Os investigadores sublinham que as suas descobertas não teriam sido possíveis sem a generosidade dos pacientes com SCA4 e das suas famílias, cuja partilha de registos familiares e amostras biológicas lhes permitiu comparar o ADN de indivíduos afetados e não afetados. “Diferentes ramos da família abriram-nos não apenas as suas casas, mas também a sua história”, diz Figueroa. Os registros familiares eram suficientemente completos para que os pesquisadores pudessem rastrear as origens da doença em Utah, ao longo da história, até um casal pioneiro que se mudou para o Vale do Lago Salgado na década de 1840.

Desde que conhecemos tantas famílias com a doença, estudar a SCA4 tornou-se uma busca pessoal, acrescenta Figueroa. “Tenho trabalhado diretamente no SCA4 desde 2010, quando a primeira família me abordou, e quando você vai até a casa deles e os conhece, eles não são mais o número no frasco de DNA. Estas são pessoas que você vê todos os dias… Você não pode ir embora. Isto não é apenas ciência. Esta é a vida de alguém.”
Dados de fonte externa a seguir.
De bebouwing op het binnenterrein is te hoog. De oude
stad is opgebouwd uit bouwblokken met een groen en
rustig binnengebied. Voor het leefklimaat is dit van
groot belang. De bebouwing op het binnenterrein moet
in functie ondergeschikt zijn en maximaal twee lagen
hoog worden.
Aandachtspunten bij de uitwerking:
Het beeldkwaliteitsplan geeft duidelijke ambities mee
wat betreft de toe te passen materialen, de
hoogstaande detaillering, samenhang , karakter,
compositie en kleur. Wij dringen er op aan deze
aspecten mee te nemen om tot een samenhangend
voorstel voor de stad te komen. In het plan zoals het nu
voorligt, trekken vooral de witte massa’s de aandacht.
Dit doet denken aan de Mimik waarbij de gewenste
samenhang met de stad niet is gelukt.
Referência: “Uma expansão de repetição GGC na poliglicina que codifica ZFHX3 causa ataxia espinocerebelar tipo 4 e prejudica a autofagia” por Karla P. Figueroa, Caspar Gross, Elena Buena-Atienza, Sharan Paul, Mandi Gandelman, Naseebullah Kakar, Marc Sturm, Nicolas Casadei, Jakob Admard, Joohyun Park, Christine Zühlke, Yorck Hellenbroich, Jelena Pozojevic, Saranya Balachandran, Kristian Handel, Simone Zittel, Dagmar Timmann, Friedrich Erdlenbruch, Laura Herrmann, Thomas Stieft, Martin Zenker, Thomas Klopstock, Claudia Dufke, Daniel R. Scoles, Arnulf Koeppen, Malte Spielmann, Olaf Riess, Stephan Ossowski, Tobias B. Haack e Stefan M. Pulst, 29 de abril de 2024, Genética da Natureza.
DOI: 10.1038/s41588-024-01719-5

O estudo foi financiado pelo Instituto Nacional de Distúrbios Neurológicos e Derrame e pela Fundação Alemã de Pesquisa.